The Washington gossip circles seem most interested in playing the parlor game of who will fill what post in the new administration. But particularly if the administration defers to Capitol Hill on policy, the true action in determining what happens to Obamacare — and what replaces it — may well lie at the other end of Pennsylvania Avenue. Both reporters and would-be job applicants should react and plan accordingly.
An Influential Troika of Senate Conservatives
In addition to its procedural shortfalls, the original House reconciliation bill represented something much less than full repeal of Obamacare. While the law as enacted contains 419 sections, four of which had already been repealed prior to last October, the House’s reconciliation bill repealed just seven of them. Admittedly, much of Obamacare contains extraneous provisions unrelated to the law’s coverage expansions: nursing-home regulations, loan-forgiveness programs, and the like. But the original House reconciliation bill left intact many of Obamacare’s tax increases and all of its coverage expansions, leaving it far short of anything that could be called full repeal.
Into the breach stepped three conservative senators: Mike Lee, Marco Rubio, and Ted Cruz. The day before the House voted to pass its reconciliation bill, they issued a joint statement calling it thin gruel indeed:
On Friday the House of Representatives is set to vote on a reconciliation bill that repeals only parts of Obamacare. This simply isn’t good enough. Each of us campaigned on a promise to fully repeal Obamacare, and a reconciliation bill is the best way to send such legislation to President Obama’s desk. If this bill cannot be amended so that it fully repeals Obamacare pursuant to Senate rules, we cannot support this bill. With millions of Americans now getting health premium increase notices in the mail, we owe our constituents nothing less.
Knowing that the bill lacked the votes to pass the chamber without support from the three conservatives, Senate leadership significantly broadened the bill’s scope. The revised version that went to the president’s desk repealed all of the law’s tax increases and all of its coverage expansions. It was not a one-sentence repeal bill that eradicated all of Obamacare from the statute books, but it came much closer to “fully repeal[ing] Obamacare pursuant to Senate rules,” as the three senators laid out in their statement.
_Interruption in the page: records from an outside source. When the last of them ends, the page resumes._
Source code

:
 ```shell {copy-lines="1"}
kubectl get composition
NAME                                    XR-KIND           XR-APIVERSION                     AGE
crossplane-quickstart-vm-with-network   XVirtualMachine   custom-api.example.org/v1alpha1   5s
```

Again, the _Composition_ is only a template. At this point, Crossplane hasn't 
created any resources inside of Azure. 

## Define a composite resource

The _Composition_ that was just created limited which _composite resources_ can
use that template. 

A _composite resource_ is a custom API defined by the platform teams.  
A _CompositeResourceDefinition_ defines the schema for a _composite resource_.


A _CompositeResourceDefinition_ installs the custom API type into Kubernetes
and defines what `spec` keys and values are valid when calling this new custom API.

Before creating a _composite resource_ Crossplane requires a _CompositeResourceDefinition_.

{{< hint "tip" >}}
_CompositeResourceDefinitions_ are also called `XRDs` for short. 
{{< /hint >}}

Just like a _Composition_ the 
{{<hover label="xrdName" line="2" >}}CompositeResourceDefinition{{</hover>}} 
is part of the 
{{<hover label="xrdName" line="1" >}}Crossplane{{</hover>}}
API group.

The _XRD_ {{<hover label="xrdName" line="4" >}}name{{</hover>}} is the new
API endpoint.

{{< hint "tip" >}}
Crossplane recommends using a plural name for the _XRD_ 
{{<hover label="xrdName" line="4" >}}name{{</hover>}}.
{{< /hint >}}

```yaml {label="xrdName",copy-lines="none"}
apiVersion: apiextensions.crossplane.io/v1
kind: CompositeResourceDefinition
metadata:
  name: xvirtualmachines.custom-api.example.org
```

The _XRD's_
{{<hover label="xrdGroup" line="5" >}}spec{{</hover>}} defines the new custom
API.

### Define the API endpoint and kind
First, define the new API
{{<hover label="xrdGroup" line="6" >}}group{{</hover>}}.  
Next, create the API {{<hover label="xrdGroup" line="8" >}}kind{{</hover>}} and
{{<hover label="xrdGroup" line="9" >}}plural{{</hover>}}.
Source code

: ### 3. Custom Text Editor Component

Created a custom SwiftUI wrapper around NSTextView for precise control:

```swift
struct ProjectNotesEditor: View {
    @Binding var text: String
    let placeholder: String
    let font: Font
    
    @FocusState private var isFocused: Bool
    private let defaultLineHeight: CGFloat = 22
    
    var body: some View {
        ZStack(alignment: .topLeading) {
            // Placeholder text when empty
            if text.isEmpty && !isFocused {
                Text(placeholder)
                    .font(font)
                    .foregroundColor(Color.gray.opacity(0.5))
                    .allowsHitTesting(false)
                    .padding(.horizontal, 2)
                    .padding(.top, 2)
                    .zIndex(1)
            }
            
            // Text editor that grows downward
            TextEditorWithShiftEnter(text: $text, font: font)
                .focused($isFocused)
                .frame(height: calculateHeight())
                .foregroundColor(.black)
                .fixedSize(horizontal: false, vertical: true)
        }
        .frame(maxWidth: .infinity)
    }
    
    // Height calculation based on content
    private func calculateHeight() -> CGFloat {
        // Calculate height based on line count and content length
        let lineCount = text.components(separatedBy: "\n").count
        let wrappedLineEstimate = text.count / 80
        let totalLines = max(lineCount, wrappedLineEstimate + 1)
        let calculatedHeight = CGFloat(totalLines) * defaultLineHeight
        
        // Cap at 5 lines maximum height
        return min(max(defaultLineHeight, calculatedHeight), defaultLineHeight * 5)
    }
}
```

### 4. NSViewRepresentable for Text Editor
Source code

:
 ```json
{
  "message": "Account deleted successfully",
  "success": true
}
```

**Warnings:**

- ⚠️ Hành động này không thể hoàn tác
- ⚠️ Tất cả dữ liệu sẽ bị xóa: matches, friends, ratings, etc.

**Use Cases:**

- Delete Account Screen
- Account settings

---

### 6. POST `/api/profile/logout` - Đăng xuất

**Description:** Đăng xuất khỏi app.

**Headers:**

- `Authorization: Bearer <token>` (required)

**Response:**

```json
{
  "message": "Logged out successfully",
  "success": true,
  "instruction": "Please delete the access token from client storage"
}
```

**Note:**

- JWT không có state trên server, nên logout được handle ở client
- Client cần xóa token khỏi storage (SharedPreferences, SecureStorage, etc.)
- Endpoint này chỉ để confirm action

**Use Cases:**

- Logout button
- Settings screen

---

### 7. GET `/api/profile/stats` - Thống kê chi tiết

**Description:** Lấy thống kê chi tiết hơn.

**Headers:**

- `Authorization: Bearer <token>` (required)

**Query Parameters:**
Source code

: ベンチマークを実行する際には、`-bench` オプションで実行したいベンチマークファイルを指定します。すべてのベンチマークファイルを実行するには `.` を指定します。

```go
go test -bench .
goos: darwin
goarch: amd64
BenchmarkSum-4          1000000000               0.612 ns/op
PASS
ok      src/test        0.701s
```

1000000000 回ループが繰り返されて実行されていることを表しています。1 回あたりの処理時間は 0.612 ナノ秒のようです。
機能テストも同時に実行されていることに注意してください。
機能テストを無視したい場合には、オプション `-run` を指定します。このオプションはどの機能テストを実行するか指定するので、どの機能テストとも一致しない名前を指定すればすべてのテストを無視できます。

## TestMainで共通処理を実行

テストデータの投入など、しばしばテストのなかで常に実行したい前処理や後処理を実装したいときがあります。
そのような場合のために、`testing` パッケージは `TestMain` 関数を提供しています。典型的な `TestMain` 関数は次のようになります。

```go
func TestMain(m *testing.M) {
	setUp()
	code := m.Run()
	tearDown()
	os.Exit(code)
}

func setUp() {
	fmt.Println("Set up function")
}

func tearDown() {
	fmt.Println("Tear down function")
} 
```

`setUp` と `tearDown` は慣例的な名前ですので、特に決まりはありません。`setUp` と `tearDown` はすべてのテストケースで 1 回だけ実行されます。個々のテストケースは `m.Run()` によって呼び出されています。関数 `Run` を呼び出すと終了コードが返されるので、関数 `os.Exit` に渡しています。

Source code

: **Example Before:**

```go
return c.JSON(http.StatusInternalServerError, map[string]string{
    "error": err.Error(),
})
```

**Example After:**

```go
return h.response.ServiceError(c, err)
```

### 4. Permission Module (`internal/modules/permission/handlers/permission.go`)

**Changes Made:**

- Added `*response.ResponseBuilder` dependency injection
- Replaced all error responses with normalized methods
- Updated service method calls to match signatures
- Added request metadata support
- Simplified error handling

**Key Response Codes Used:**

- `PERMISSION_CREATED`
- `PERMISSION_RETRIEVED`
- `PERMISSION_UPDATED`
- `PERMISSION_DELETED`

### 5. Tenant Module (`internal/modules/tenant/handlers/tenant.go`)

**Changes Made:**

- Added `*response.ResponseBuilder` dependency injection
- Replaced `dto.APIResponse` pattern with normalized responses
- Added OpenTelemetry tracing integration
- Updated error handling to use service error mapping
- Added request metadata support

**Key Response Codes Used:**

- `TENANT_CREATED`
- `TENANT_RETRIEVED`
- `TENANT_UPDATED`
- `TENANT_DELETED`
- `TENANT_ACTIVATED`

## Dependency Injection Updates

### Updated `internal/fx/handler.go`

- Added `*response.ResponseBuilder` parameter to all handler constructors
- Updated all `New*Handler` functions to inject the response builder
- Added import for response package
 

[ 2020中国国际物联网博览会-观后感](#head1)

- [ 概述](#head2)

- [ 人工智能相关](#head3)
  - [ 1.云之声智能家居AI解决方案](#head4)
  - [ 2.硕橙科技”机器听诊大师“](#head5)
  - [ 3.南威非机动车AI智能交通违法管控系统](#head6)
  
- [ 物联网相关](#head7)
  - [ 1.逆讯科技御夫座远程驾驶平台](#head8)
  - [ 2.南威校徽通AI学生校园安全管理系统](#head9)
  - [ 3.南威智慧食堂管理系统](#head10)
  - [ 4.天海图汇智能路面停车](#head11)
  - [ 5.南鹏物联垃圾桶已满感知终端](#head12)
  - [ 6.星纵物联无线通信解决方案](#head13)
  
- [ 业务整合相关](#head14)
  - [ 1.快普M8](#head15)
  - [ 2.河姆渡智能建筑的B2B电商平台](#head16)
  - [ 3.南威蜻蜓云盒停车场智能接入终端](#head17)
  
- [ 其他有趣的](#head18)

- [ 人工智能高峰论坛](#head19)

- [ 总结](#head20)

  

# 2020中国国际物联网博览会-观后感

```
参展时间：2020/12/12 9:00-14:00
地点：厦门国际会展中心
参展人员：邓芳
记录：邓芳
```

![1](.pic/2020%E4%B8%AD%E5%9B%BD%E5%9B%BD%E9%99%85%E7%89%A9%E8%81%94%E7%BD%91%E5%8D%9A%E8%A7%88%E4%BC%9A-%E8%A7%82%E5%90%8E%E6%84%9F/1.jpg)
The conservatives’ mettle will be tested once again. Already, Republican congressional sources are telling reporters that they intend to keep the law’s Medicaid expansion, albeit in a different fashion. “One of the aides said this version of the bill [that passed last year] was mostly about ‘messaging,’ and that this time, ‘We’re not going to use that package. We’re not dumb.’”
Apart from the wisdom of calling a bill that their bosses voted for less than one year ago “dumb,” the comment clarifies the obvious fissure points that will emerge in the coming weeks. Will conservatives such as Lee, Rubio, and Cruz hold out for legislation mirroring last year’s bill — and vote no if they do not receive it? Conversely, what Republican who voted for the reconciliation bill last year will object if it returns to the Senate floor? Will senators be willing to vote against something in 2017 that they voted for in 2015?
As I noted last week, Republicans’ path on Obamacare could prove more complicated than the new conventional wisdom in Washington suggests. If past is prologue, last year’s reconciliation bill provides one possible roadmap for how the congressional debate may play out.